“The financial services sector has more challenges and even more opportunities. I have no doubt that our country has the necessary resources to excel,” stated Minister for Finance and Financial Services Edward Scicluna, during his opening speech at the IFSP’s Annual Conference held at the Marriott Hotel in St Julian’s.
During his opening speech, the Minister stated that, today, the financial services sector in most peripheral jurisdictions faces several challenges, with the two most exacting ones being tax competitiveness and money laundering. These two fronts became global issues in the 1990s, with the set-up of the G7 FATF and OECD’s definition of harmful tax competition. Today, more than ever, the pressure has intensified to a greater extent.
On the tax front, the Minister explained that countries are getting close to a global agreement under the aegis of the OECD for a thorough over-haul of the corporation tax, with two approaches referred to as Pillar One and Pillar Two. On the AML/CFT front, the work of FATF and Moneyval has reached a degree to be reckoned with, and definitely needs the country’s full attention.

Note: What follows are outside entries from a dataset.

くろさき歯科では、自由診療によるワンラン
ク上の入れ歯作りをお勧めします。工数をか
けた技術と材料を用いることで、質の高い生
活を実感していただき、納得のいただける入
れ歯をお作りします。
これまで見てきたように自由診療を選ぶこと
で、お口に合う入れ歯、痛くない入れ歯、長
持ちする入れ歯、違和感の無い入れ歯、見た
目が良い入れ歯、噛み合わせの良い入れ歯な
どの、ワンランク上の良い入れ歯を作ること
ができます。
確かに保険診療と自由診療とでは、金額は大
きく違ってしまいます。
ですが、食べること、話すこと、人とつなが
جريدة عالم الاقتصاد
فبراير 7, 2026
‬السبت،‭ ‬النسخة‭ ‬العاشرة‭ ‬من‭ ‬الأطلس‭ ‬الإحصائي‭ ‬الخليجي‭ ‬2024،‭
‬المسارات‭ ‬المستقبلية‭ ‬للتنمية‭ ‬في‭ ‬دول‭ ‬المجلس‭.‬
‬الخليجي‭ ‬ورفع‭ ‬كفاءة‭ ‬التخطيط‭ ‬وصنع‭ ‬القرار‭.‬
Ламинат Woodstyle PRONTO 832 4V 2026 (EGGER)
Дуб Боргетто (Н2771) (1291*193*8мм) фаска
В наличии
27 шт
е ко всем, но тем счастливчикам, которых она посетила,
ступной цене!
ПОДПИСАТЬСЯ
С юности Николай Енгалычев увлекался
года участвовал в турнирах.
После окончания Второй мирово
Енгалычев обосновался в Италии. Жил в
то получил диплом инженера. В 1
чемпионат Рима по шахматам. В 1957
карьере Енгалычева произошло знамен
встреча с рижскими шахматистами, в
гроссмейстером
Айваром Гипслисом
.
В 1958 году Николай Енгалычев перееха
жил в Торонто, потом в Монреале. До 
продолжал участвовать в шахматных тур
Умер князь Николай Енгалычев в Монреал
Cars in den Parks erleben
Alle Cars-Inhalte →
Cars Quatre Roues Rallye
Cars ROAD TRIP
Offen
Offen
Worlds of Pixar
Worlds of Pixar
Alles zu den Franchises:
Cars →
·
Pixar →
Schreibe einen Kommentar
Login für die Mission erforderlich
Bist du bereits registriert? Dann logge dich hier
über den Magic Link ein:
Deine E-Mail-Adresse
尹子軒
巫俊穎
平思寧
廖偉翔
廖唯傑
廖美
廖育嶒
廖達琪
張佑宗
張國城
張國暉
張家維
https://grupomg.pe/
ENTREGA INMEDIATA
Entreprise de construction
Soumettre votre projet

At such challenging times, the Minister advised that, for the good of the country, all persons, including politicians of good will, need to put their heads together and work together towards more stability.
The Minister for Finance and Financial Services concluded by stating that the financial services sector can be very rewarding, if one understands and properly manages its complexity. Thus, the country needs to work hard in order to reap the desired result. In this regard, he commends the IFSP for organising such a useful and productive conference.
The Parliamentary Secretary for Financial Services Clayton Bartolo also participated in the IFSP conference. In his speech, the Parliamentary Secretary Clayton Bartolo assured the industry professionals present during the conference that, “alternative solutions to challenges financial practitioners face to open bank accounts for new clients are being sought.”
He continued by stating that the government is committed to implementing the Moneyval recommendations, which is a key priority. He confirmed that progress is being made, but also acknowledged that there is still work to be done to heal Malta’s reputation.
“Everyone needs to work together to regain Malta’s reputation and communicate what is being done,” Parliamentary Secretary Bartolo said.